Attempting to capture the essence of something as complex as a city or its inhabitants is impossible. Stereotypes are robust things and if they contain a grain of truth then Crawford captures them as well as anyone. Glasgow, he writes, displays ‘a generosity of spirit that comes from shared endurance of often adverse urban predicament’.
He also has a keen eye for the built environment and the skill to convey his obvious passions in the most readable way: discussing the work of William MacTaggart he claims, ‘If wild Scottish weather could paint, it would paint like this’. Professor of modern Scottish literature at St Andrews University, he has an easy command of both the literary products and representations of the two places.
This mastery of the subject can, however, manifest itself in unnecessary ways. On too many occasions, for example, he feels the need to chaperone historical dates with a reference to an event in the life of Robert Burns, Sir Walter Scott or Robert Louis Stevenson. In his political assessments, both historical and contemporary, he demonstrates less sophistication but his nationalist sympathies come through clearly enough.
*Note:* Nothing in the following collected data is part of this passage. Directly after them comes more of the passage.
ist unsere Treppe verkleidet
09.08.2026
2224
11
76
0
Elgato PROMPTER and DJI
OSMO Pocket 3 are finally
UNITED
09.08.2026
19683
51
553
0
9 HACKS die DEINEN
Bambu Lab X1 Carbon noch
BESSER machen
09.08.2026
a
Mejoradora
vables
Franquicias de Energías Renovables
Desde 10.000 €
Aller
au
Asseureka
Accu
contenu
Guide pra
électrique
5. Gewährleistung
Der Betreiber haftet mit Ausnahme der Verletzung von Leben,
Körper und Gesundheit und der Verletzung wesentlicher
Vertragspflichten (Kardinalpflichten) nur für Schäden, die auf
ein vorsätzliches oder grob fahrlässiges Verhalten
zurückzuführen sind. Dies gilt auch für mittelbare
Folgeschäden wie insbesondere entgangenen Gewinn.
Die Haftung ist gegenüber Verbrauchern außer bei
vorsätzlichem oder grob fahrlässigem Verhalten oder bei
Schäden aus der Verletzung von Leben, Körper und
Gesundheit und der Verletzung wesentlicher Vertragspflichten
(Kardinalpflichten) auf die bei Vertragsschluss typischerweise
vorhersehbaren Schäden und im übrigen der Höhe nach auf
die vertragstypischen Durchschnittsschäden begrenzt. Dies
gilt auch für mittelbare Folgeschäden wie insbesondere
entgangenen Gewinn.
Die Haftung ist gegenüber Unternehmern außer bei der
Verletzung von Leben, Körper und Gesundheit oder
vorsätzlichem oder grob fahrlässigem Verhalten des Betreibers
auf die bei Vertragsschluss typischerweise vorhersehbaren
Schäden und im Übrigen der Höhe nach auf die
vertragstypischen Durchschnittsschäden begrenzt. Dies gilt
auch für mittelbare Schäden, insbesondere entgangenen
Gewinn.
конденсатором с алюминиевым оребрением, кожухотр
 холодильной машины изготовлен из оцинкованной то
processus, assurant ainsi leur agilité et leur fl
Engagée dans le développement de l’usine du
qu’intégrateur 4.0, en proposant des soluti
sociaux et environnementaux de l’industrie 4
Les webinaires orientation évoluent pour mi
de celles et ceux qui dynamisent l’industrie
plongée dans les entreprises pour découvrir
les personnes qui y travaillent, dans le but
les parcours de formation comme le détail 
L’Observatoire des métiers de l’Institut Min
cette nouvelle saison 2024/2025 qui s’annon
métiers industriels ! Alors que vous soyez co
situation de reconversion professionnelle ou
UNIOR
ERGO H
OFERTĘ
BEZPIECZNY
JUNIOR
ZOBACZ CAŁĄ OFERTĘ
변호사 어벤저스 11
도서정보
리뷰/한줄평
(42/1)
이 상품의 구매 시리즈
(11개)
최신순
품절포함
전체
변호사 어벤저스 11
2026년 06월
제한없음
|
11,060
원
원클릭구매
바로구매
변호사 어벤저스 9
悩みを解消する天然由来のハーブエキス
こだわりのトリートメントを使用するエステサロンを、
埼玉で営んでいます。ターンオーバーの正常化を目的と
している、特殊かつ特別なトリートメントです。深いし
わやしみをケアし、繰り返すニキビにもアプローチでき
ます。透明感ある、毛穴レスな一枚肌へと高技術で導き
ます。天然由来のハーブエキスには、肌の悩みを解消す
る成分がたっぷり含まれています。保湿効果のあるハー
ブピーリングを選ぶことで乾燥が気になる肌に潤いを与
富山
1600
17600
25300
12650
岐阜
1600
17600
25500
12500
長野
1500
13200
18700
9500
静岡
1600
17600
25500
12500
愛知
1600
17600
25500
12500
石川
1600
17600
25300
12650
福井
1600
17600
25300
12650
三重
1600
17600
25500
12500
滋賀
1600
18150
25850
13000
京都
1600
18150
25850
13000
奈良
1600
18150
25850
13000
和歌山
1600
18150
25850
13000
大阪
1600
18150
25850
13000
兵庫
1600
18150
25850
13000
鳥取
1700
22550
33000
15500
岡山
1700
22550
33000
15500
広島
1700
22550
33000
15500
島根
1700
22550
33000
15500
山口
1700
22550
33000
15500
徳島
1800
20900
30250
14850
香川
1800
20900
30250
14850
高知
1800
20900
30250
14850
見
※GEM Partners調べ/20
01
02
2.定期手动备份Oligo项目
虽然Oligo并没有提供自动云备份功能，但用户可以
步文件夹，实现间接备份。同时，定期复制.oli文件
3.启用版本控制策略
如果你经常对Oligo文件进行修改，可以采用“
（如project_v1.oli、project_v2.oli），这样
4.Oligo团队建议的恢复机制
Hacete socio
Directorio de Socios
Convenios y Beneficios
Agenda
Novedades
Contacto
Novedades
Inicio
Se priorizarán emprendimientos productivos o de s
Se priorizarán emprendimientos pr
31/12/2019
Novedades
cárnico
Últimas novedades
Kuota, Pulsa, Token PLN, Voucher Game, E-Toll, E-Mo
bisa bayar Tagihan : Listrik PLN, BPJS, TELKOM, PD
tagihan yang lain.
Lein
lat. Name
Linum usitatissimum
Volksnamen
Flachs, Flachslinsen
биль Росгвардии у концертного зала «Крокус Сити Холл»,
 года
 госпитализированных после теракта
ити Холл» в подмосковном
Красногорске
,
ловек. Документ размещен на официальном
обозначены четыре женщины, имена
In one section he writes of ‘a British empire led by England but with Scotland contributing administrative nous and expendable fighting force’. This is a confusing and complacent assessment of Scotland’s enthusiastic embrace of empire that has been challenged in the past decade by Tom Devine and others. A corrective is offered later when he writes of Glaswegians being ‘in thrall to their dreams of empire’.
Reading the book, it is possible to conclude that Glasgow and Edinburgh are at different stages in the lifecycle of the city. Glasgow, with the relatively recent disappearance of the industry that gave it such prominence and dirty prestige, holds the most traumatic process in its history within the collective living memory. Edinburgh, on the other hand, has long since dealt with the loss of royal court and parliament. It was rejuvenated by becoming, in Crawford’s words, a ‘wonderful museum of itself’ from the 19th century onwards. Intellectually it had been revitalised in the previous century by becoming the furnace of the Scottish Enlightenment. The return of the parliament and the festival(s) give it both national and international significance.
Glasgow, like a person made redundant, is still trying to find a satisfying new direction. These are cities that have exerted a disproportionate influence for centuries now and it is still possible to detect a belief in their ability to overachieve, despite having a combined population roughly equal to Calgary.
Crawford concludes proceedings with a coda at the Falkirk Wheel which he describes, in the final sentence of the book, as ‘a thoroughgoing, lasting and utterly compelling handshake between Glasgow and Edinburgh’. Call it a draw I suppose. Books about cities can be achievements in two different ways. First, for the person reading of the city in which they reside, they make the mundane worthy of new appreciation. Second, they impress themselves upon the outsider to such an extent that they simply have to visit.
‘On Glasgow and Edinburgh’ is a book not without its flaws but it largely manages to do both. It commands us to appreciate the history and contemporary richness of two great cities, just across the road from each other, in one relatively small country.